El resto de la mañana pasó en un borrón. Mis estudiantes de literatura debieron notar mi distracción, porque hasta el más charlatán de la clase permaneció callado durante mi conferencia sobre Neruda. Cuando el reloj marcó el mediodía, recogí mis cosas y me dirigí al hospital, incapaz de esperar hasta la tarde.

El pasillo de pediatría olía a desinfectante y crayones. Camilo estaba sentado en su cama, construyendo un castillo de cartas inestable cuando llegué.

—¡Vale! —gritó, derribando involuntariamente su creación al abrazarme—. ¿Trajiste el cuaderno?

—Por supuesto.

Saqué de mi bolso un pequeño libro de cuentos ilustrados que había comprado de camino.

—Hoy pensé que podríamos inventar nuestra propia historia.

Mientras Camilo elegía los colores para ilustrar nuestra aventura, sentí una presencia familiar a mis espaldas.

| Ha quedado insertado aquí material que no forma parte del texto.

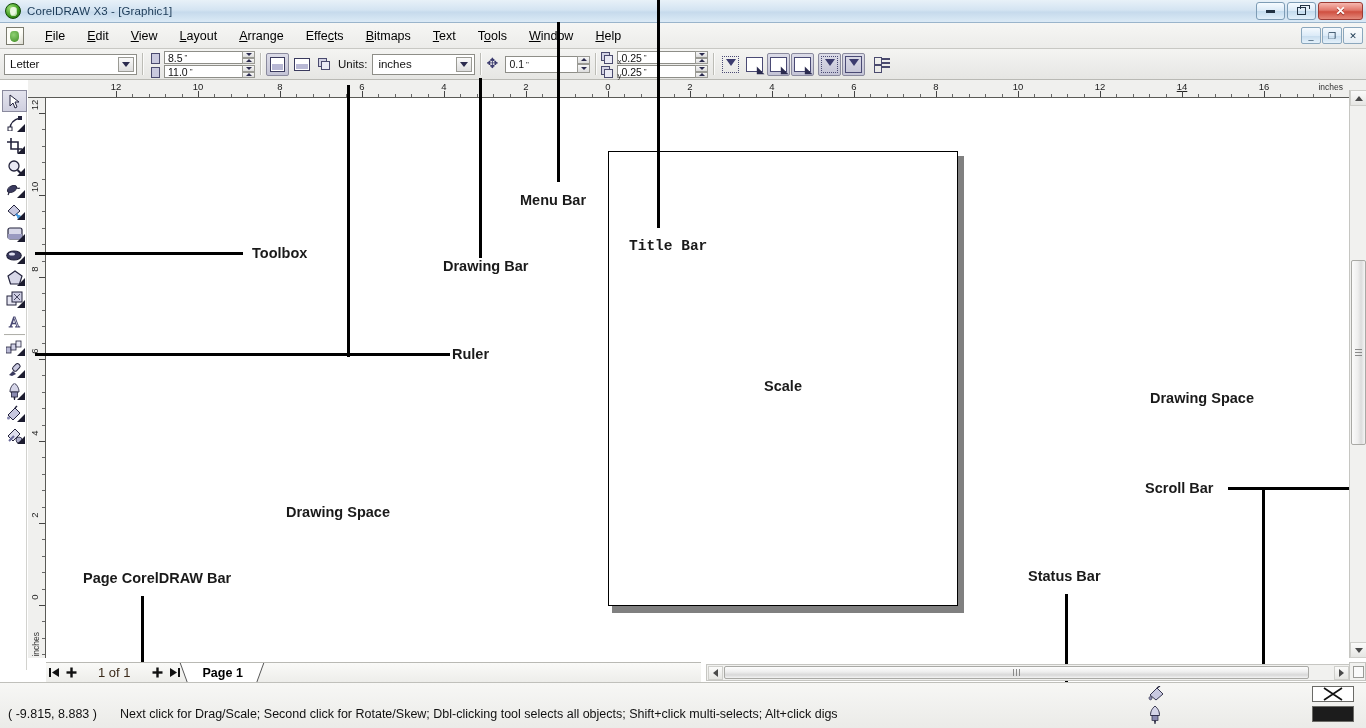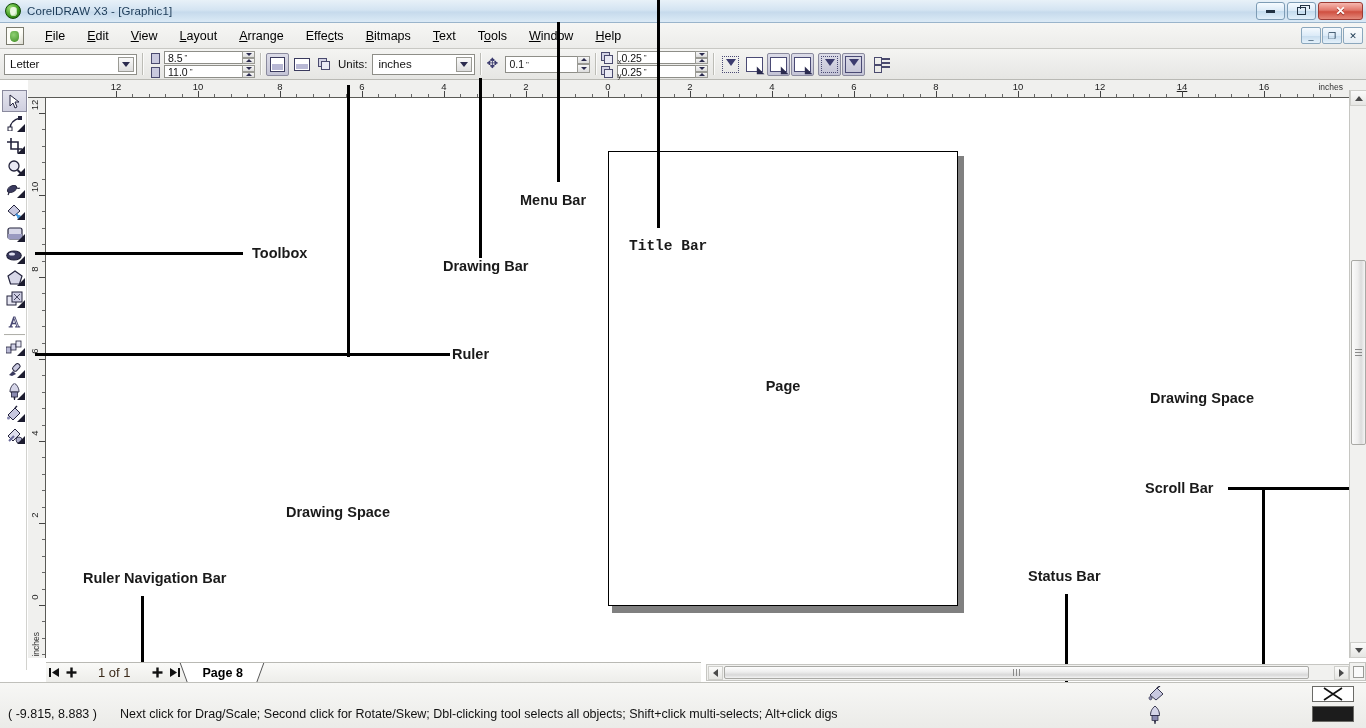--- a/index.html
+++ b/index.html
@@ -809,7 +809,7 @@
   <div id="canvas">
     <div id="page-shadow"></div>
     <div id="page"></div>
-    <div id="page-label">Page</div>
+    <div id="page-label">Scale</div>
   </div>
 
   <div id="annot">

Alex se apoyaba contra el marco de la puerta, con su bata blanca manchada de lo que esperaba era jugo y no sangre, observándonos con una expresión que me hizo sonrojar.

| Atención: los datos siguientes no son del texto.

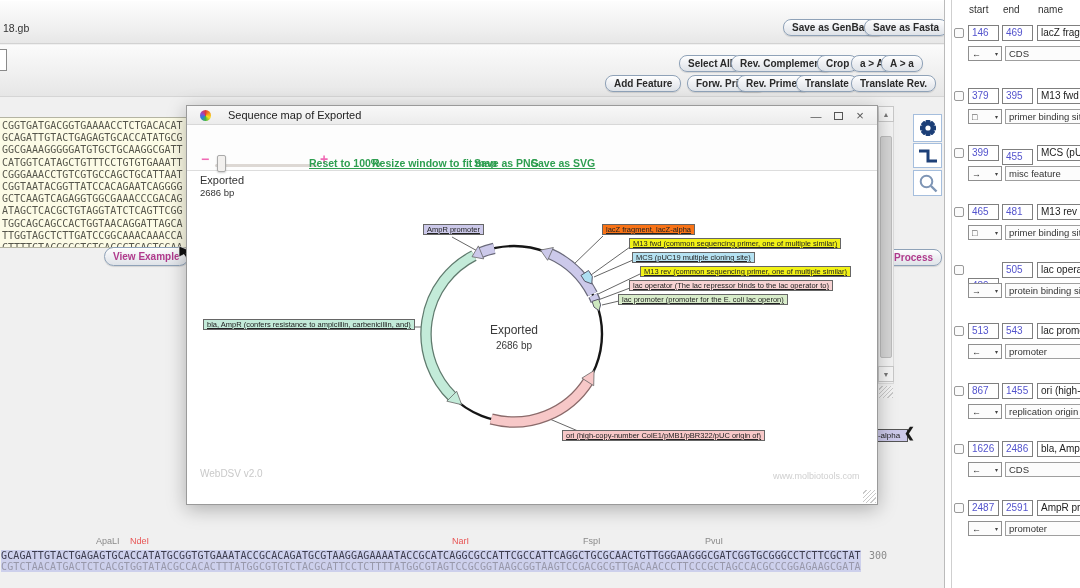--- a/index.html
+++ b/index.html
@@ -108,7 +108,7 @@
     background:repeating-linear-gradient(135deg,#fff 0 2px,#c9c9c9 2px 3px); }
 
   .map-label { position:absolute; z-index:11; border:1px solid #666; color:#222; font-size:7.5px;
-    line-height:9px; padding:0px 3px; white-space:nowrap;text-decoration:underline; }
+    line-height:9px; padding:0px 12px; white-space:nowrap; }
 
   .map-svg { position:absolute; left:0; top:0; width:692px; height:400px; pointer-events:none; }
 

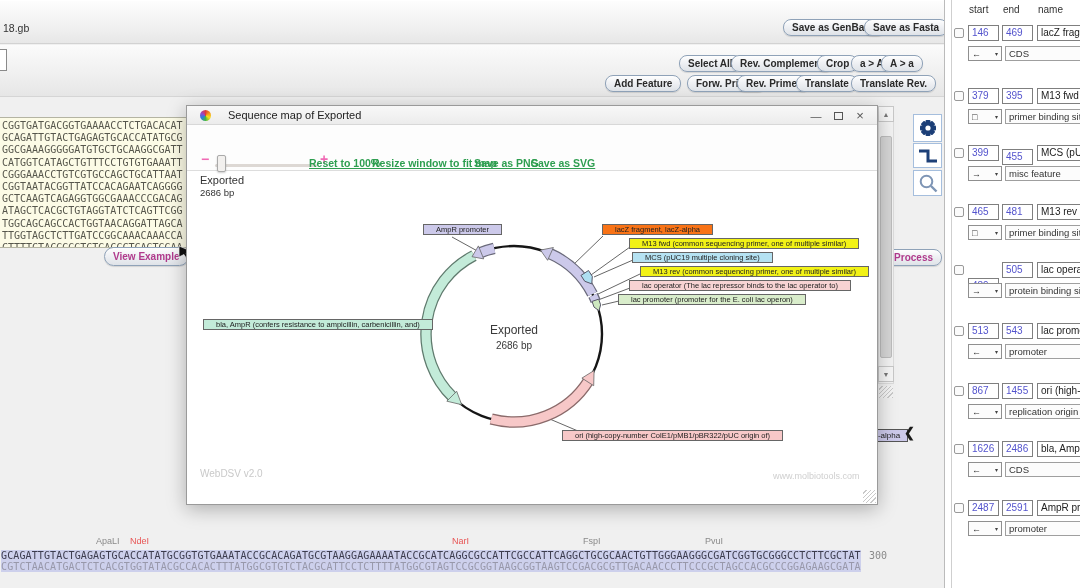--- a/index.html
+++ b/index.html
@@ -267,7 +267,7 @@
       <div class="ftype" style="left: 1005px; top: 344px; z-index: 2;">promoter</div>
       <div class="fcheck" style="left: 954px; top: 386px; z-index: 2;"></div>
       <div class="fbox num" style="left: 968px; top: 383px; width: 31px; z-index: 2;">867</div>
-      <div class="fbox num" style="left: 1002px; top: 383px; width: 31px; z-index: 2;">1455</div>
+      <div class="fbox num" style="left: 1002px; top: 383px; width: 31px; z-index: 2; border-radius: 6px;">1455</div>
       <div class="fbox nm" style="left: 1037px; top: 383px; width: 70px; z-index: 2;">ori (high-c</div>
       <div class="fdir" style="left: 968px; top: 404px; z-index: 2;">
         <span>←</span>

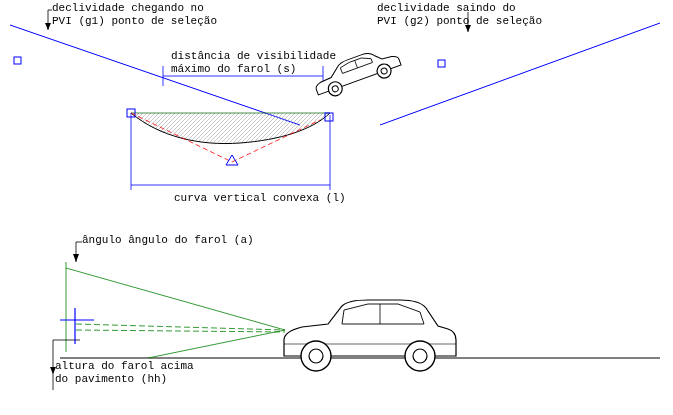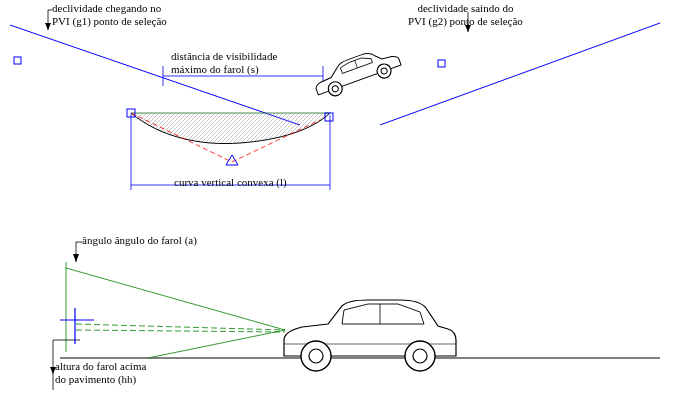--- a/index.html
+++ b/index.html
@@ -21,7 +21,7 @@
   }
   .lbl {
     position: absolute;
-    font-family: Liberation Serif, serif;
+    font-family: Liberation Mono, monospace;
     font-size: 11px;
     color: #000000;
     white-space: pre;

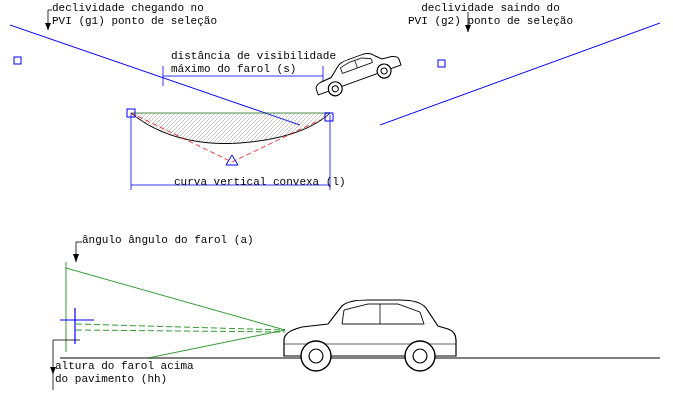--- a/index.html
+++ b/index.html
@@ -124,7 +124,7 @@
 <div class="lbl" style="left:52px; top:2px;">declividade chegando no
 PVI (g1) ponto de seleção</div>
 
-<div class="lbl" style="left:408px; top:2px;text-align:center;">declividade saindo do
+<div class="lbl" style="left:377px; top:2px;">declividade saindo do
 PVI (g2) ponto de seleção</div>
 
 <div class="lbl" style="left:171px; top:50px;">distância de visibilidade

—Doctor Alex, ¡ayúdanos! —imploró Camilo—. Vale quiere que el dragón sea vegetariano.

Alex se acercó, arrodillándose junto a la cama.

—¿Vegetariano? Eso es herejía mitológica, Montenegro.

—Es educativo —repliqué, pasándole una crayola morada—. Podría enseñarles a los niños sobre dietas balanceadas.

—Aburrido —murmuró, pero tomó la crayola y comenzó a dibujar un dragón con chaleco antibalas que solo comía brócoli.

Camilo reía a carcajadas.

Por un momento, viéndolos inclinados sobre el mismo dibujo, sus cabezas casi tocándose, todo pareció perfecto. La carta, los secretos, las cicatrices del pasado… Nada de eso importaba en ese instante de pura alegría.

Pero cuando Alex alzó la mirada y nuestros ojos se encontraron, supe que la noche nos traería verdades que podrían cambiar todo.

Y por primera vez, no estaba segura de querer abrir esa puerta.